The book is organized into eight chapters with each covering approximately twenty years of history, beginning with the arrival of Vancouver Island Spar, Lumber and Saw Mill Company in Burrard Inlet in 1865 and ending with COVID 19 in 2020. Each chapter is characterized with a theme that helps to contextualize the numerous places, names, dates and events. Historic photographs are also plentiful and work well to supplement the text.

A shortcoming is a lack of reference maps.
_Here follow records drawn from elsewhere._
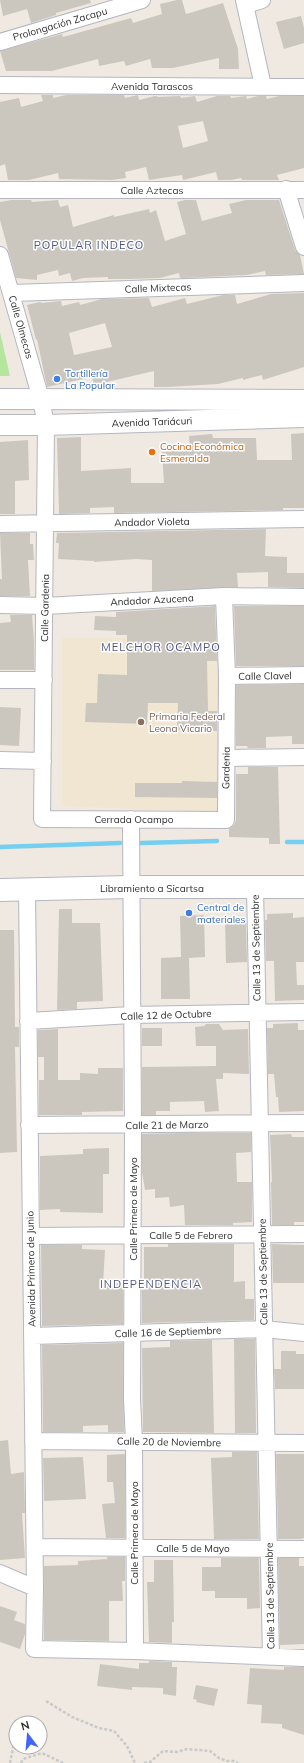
<svg xmlns="http://www.w3.org/2000/svg" width="304" height="1763" viewBox="0 0 304 1763" font-family="Mulish,sans-serif">
<rect width="100%" height="100%" fill="#efe9e1"/>
<path fill="#f0e6d1" d="M62,638H220L221,812L62,806Z"/>
<path fill="#b6e59e" d="M0,332L10,376H0Z"/>
<g fill="none" stroke-linecap="round" stroke-linejoin="round">
<path stroke="#75cff0" stroke-width="4.5" d="M287,842H304
M141,843L217,841
M0,847L120,843"/>
</g>
<path fill="#cbc7bf" fill-rule="evenodd" d="M0,0H90L91,3L56,13V15L31,23L27,9L3,16Z
M177,0H182L186,14L223,3L238,49L239,69H219V58L173,68H152L150,59L126,66L124,61L99,66L98,59L52,71H6L0,51L62,34L63,37L131,18L133,23L162,14L160,4Z
M301,16L304,28V43L284,49L276,22Z
M41,95H53V98L66,95H124L125,98L138,95L139,100L155,96L159,97L180,96L181,98L195,96L197,102L217,96H230L231,98L246,96L247,99L258,96H266L267,99L279,96H304V168L277,175L279,180H242L241,178L231,180H218L216,172L183,180L182,175L149,180L146,167L125,172L126,178L112,180L59,179L58,173L29,180H8L5,164L0,166V102L19,98L21,107L43,101ZM203,121L208,141L183,148L178,126Z
M11,200H31L32,202L58,200L60,207L68,205L73,227L114,215V217L149,209L150,213L156,210L165,241L186,234L177,202L185,200H196L202,221L232,213L229,204L246,200H279L295,250L300,255L304,274L266,275L265,271L247,275L184,278H180L179,273L160,278L129,279H108V277L83,278L72,281L70,273L59,276L58,270L37,275V280L16,278L0,220V202Z
M304,293V367L263,380L262,375L243,380V378L218,384L167,387H154V371L94,385L92,377L47,387L37,339L36,340L27,305L40,302L42,303L61,301L62,306L79,302L80,305L102,299L149,298L152,307L185,298L187,304L223,295H235L237,304L271,294ZM105,323L112,347L74,355L69,333Z
M304,433V508H283V510L114,513V507L90,508V513L59,514L57,438L81,437V471L131,468V483H164L162,452L190,450L189,436L212,434L213,438H256L257,460H292L291,434Z
M28,440L29,480L15,481V514H0V442Z
M266,529L265,556L287,557V573H304V588L268,587V572L237,573L238,587L152,591V560L136,559L94,562V561L58,559L59,543H56L57,533Z
M0,533H30V544H33L34,560H28L30,596H0V579H2Z
M215,606L217,661H207L208,711H217V731L177,730L178,703H148L147,724L85,722L86,703H97L98,674L127,675V635H116V631L94,630L95,616L116,617V612Z
M234,606H304V666H236Z
M10,615H32L34,641V670H0V623L11,622Z
M304,684V744H292V736L266,737V748H248L247,746H236V685Z
M0,707L21,708L19,746L0,745Z
M248,767H278L280,844H269V838L229,837V829L234,825L236,820V774H248Z
M182,781L217,782V798L135,797V783H182Z
M59,909H72V923H100L103,1001L77,1002V1009L57,1010Z
M293,913V918L304,917V962H296L297,985H304V1000L275,1001L274,961H266L265,920H267V914Z
M204,915L205,957L189,958L190,999H161V958L181,957L180,916Z
M225,921H246L247,962L226,963Z
M0,930H14L15,1027H19V1047H15L17,1152L0,1153Z
M298,1023V1030H304V1111L279,1112L278,1097H276L274,1074H268L267,1028H273V1024Z
M206,1024H219L223,1030L248,1029L249,1074L223,1073V1079H216L219,1111L205,1112L204,1101L170,1102V1111H156V1115H142V1067L216,1066V1046H196L195,1027L204,1026Z
M142,1028H162V1046H142Z
M58,1029V1080H80V1073L98,1074V1068H123V1111L82,1112V1115H39V1080H44V1057H38V1030Z
M184,1133H251V1152L236,1153L237,1182H252V1222L233,1223V1225H185L184,1205L170,1207L169,1197L155,1198V1189L145,1190L142,1172V1134Z
M291,1134L292,1137H304V1222H294V1225H272L271,1182H272L270,1135Z
M109,1148V1174H103V1213L60,1212V1209L40,1210V1156L83,1154V1149Z
M168,1244H234V1282L245,1281V1299H254V1320L142,1323V1282H144V1247H168Z
M272,1244L304,1245V1283H273Z
M41,1245H82V1249L105,1250L103,1284L123,1283V1324L42,1326Z
M234,1339H255L256,1433H235Z
M212,1340L214,1433L143,1432L142,1348L170,1347V1341Z
M123,1343L124,1432H108V1425L83,1426V1432H43L42,1345Z
M281,1351H296V1354H304V1389H275L274,1369H281Z
M8,1440L11,1474L24,1472L25,1513H22L25,1558L0,1560V1441Z
M232,1452H257L259,1539H214L211,1458L232,1457Z
M125,1454V1538H106L102,1504L115,1503L113,1482H107V1455Z
M276,1454H304V1538L301,1539H278Z
M83,1457L86,1499L44,1501L43,1458Z
M107,1557H125V1581H122L123,1601H109V1641L44,1640V1566L78,1565V1561L107,1559Z
M221,1558H259L260,1608L247,1609V1598H215V1591H202V1567H221Z
M278,1558H299V1566H304V1644L280,1645Z
M154,1560H173L174,1622H172V1643L149,1642L147,1582H154Z
M0,1606L17,1612L14,1620L25,1624V1634L20,1649L0,1642Z
M149,1661L172,1662V1667H177L176,1696L163,1694V1688L132,1687V1690L97,1686L100,1664L139,1669V1663H149Z
M284,1667H304V1735L282,1728V1724L261,1723L262,1705L247,1704L250,1668L284,1670Z
M196,1685L218,1689L214,1706L196,1702L197,1700L193,1699Z"/>
<g fill="none" stroke-linecap="round" stroke-linejoin="round">
<defs>
<path id="minor" d="M244,0L263,86
M246,5L262,0
M0,42L142,0
M0,85L304,87
M286,189L304,247
M0,190H304
M0,255L41,399L46,425L42,819L226,820L227,676L224,596
M12,293L304,283
M0,524L304,519
M0,605L45,606L224,596L304,597
M227,676L304,675
M0,680H44
M227,758L304,757
M0,760L43,761
M131,819L133,1125L132,1399L134,1442L135,1651
M255,888L271,1657
M27,890L35,1588L34,1649L135,1651L304,1658
M28,1021L131,1015L304,1012
M29,1125L304,1123
M31,1236L304,1234
M32,1336L264,1329L304,1333
M33,1441L304,1443
M35,1547L304,1549
M0,1573L35,1588"/>
<path id="tertiary" d="M0,399L304,400
M0,425H46L304,417"/>
<path id="secondary" d="M0,890L130,887H304"/>
</defs>
<use href="#minor" stroke="#b4b7c1" stroke-width="18"/>
<use href="#tertiary" stroke="#b4b7c1" stroke-width="22"/>
<use href="#secondary" stroke="#b4b7c1" stroke-width="24"/>
<path stroke="#c9c9c9" stroke-width="2.5" stroke-dasharray="3 2" stroke-linecap="butt" d="M46,1701L72,1717L99,1728L114,1731L127,1746L135,1763
M10,1763L13,1748L16,1745
M21,1763L23,1759L42,1753L63,1763
M144,1763L150,1762L163,1751L177,1752L187,1749L210,1751L219,1758L227,1761H234L238,1763"/>
<use href="#minor" stroke="#fff" stroke-width="16"/>
<use href="#tertiary" stroke="#fff" stroke-width="20"/>
<use href="#secondary" stroke="#fff" stroke-width="22"/>
</g>
<g fill="#3f7fe0" stroke="#fff" stroke-width="1.5">
<circle cx="57" cy="379" r="4"/>
<circle cx="189" cy="913" r="4"/>
</g>
<circle fill="#e8710a" stroke="#fff" stroke-width="1.5" cx="152" cy="452" r="4"/>
<circle fill="#8d6e63" stroke="#fff" stroke-width="1.5" cx="141" cy="722" r="4"/>
<g text-anchor="middle" dominant-baseline="central" stroke-width="3" stroke-linejoin="round" paint-order="stroke">
<g font-size="10" fill="#2e2e2e" stroke="#fff">
<text transform="translate(60 24) rotate(-16)">Prolongación Zacapu</text>
<text x="152" y="86">Avenida Tarascos</text>
<text x="152" y="190">Calle Aztecas</text>
<text transform="translate(158 288) rotate(-2)">Calle Mixtecas</text>
<text transform="translate(21 327) rotate(74)">Calle Olmecas</text>
<text transform="translate(152 422) rotate(-2)">Avenida Tariácuri</text>
<text transform="translate(152 522) rotate(-1)">Andador Violeta</text>
<text transform="translate(152 600) rotate(-3)">Andador Azucena</text>
<text transform="translate(45 608) rotate(-89)">Calle Gardenia</text>
<text transform="translate(265 676) rotate(-1)">Calle Clavel</text>
<text transform="translate(226 768) rotate(-89)">Gardenia</text>
<text x="134" y="819">Cerrada Ocampo</text>
<text x="152" y="888">Libramiento a Sicartsa</text>
<text transform="translate(256 948) rotate(-91)">Calle 13 de Septiembre</text>
<text transform="translate(166 1015) rotate(-2)">Calle 12 de Octubre</text>
<text transform="translate(167 1125) rotate(-1)">Calle 21 de Marzo</text>
<text transform="translate(133 1209) rotate(-90)">Calle Primero de Mayo</text>
<text x="191" y="1235">Calle 5 de Febrero</text>
<text transform="translate(31 1269) rotate(-91)">Avenida Primero de Junio</text>
<text transform="translate(263 1272) rotate(-91)">Calle 13 de Septiembre</text>
<text transform="translate(168 1332) rotate(-2)">Calle 16 de Septiembre</text>
<text transform="translate(169 1442) rotate(1)">Calle 20 de Noviembre</text>
<text transform="translate(134 1533) rotate(-90)">Calle Primero de Mayo</text>
<text x="193" y="1548">Calle 5 de Mayo</text>
<text transform="translate(270 1596) rotate(-91)">Calle 13 de Septiembre</text>
</g>
<g font-size="10" fill="#366cbe" stroke="#fff" text-anchor="start">
<text x="65" y="373">Tortillería<tspan x="65" dy="12">La Popular</tspan></text>
<text x="197" y="907">Central de<tspan x="197" dy="12">materiales</tspan></text>
</g>
<g font-size="10" fill="#c56008" stroke="#fff" text-anchor="start">
<text x="160" y="446">Cocina Económica<tspan x="160" dy="12">Esmeralda</tspan></text>
</g>
<g font-size="10" fill="#785e54" stroke="#fff" text-anchor="start">
<text x="149" y="716">Primaria Federal<tspan x="149" dy="12">Leona Vicario</tspan></text>
</g>
<g font-size="11" letter-spacing="1" fill="#4d5680" stroke="#fff">
<text x="89" y="245">POPULAR INDECO</text>
<text x="161" y="647">MELCHOR OCAMPO</text>
<text x="151" y="1284">INDEPENDENCIA</text>
</g>
</g>
<g transform="translate(28 1735) rotate(344)"><circle r="19" fill="#ffffff" stroke="#ababab"/>
<path d="M0-3L7 15L0 10L-7 15Z" fill="#4264fb"/>
<text y="-6" font-size="11" font-weight="bold" text-anchor="middle" fill="#2e2e2e">N</text>
</g>
</svg>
With the exception of a small-scale map of Vancouver circa 1886 that identifies early neighbourhoods and land holdings, the reader has little to help with locating geographical references, chiefly roads, that are used extensively in the book. For non-residents this results in a certain disconnect with the subject matter. The solution, of course, is to keep a city map handy, paper or online. Even better would be to supplement Becoming Vancouver with a historical atlas of Vancouver. Hayes (2005) and Macdonald (1992) would serve well in this regard.

Ultimately, Becoming Vancouver tells a compelling story that draws on a wealth of archival, academic and popular resource material. As a deep dive into the psyche of the city, it could just as well be titled “understanding” Vancouver.

 

REFERENCES

Hayes, Derek. 2005. Historical Atlas of Vancouver and the Lower Fraser Valley. Vancouver: Douglas and McIntyre.

Macdonald, Bruce. 1992. Vancouver: A Visual History. Vancouver: Talon Books

Publication Information

Francis, Daniel. Becoming Vancouver: A History. Madeira Park, BC: Harbour Publishing, 2021. 272 pp. $36.95 paper.